The love-before-1984-before-Google principle

I'll put this more provocatively: a model should learn about love before learning about Orwell's 1984, and only then should it learn about Google.

The order encodes priorities. If a model's first exposure to human knowledge is corporate press releases and government statements, those sources get weighted as foundational. The institutional voice becomes the default. Critical perspectives become deviations from baseline.

But if a model first learns what humans actually care about—relationships, meaning, suffering, joy—then institutional messaging becomes something to evaluate against human values, not the standard against which human values are measured.

This isn't how current models are trained. They're trained on web scrapes weighted toward "quality" content, which means institutional content. The corporate voice isn't an input to be questioned; it's the voice the model learns to speak.

What this means for applications

If you're building applications on top of LLMs, here's what I think follows:

Never present LLM output as factual without corroboration

This should be the default for any serious application.

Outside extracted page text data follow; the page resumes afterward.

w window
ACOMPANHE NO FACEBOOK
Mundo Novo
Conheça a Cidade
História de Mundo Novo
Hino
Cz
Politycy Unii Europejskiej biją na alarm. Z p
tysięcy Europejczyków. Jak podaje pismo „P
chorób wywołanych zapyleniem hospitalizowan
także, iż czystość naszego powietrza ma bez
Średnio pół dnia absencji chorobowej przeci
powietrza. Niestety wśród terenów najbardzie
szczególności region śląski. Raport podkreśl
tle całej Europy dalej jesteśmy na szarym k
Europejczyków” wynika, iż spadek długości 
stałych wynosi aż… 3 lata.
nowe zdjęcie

LLM outputs are claims, not facts. They should be verified against authoritative sources before being presented to users as information. The model's confidence is not evidence of accuracy—in fact, higher confidence often correlates with higher hallucination rates because the model is guessing instead of abstaining.

Be suspicious of institutional framing

When an LLM provides information about a corporation or government, ask: where did this framing come from? The model isn't neutrally reporting facts; it's reflecting whatever framing dominated its training data. For high-stakes decisions, seek primary sources and independent analysis.

Treat "freshness" as a bug, not a feature

Recent training cutoffs mean recent contamination. A model trained on 2025 web content has ingested more synthetic text than a model trained on 2022 content. "Freshness" might mean "more polluted."

Build verification into your pipeline

Use tools like OpenFactCheck, DeepEval, or RAGAS to systematically verify outputs. Don't ship LLM claims to users without automated fact-checking. The latency cost is worth the reliability gain.

Consider the source of your model's "knowledge"

Closed-weight providers won't tell you what's in their training data. Open-weight models at least allow some audit. If institutional bias matters for your use case, you might need to fine-tune on carefully curated data or use RAG with sources you trust.

Conclusion

Ground truth isn't a safe bet. The models we're building:

When a closed-weight provider sells you a model with a recent knowledge cutoff, they're selling you a black box trained on a polluted internet, weighted toward corporate and government messaging, with no way to verify what it "knows" or where that knowledge came from.

Maybe we need models that learn to question before they learn what to question. Maybe training order matters. Maybe the foundational layer should be human values and critical thinking, not institutional press releases.

Until then, treat every LLM output as a claim requiring verification. The babelfish speaks fluently, but it speaks in the voice of whoever fed it.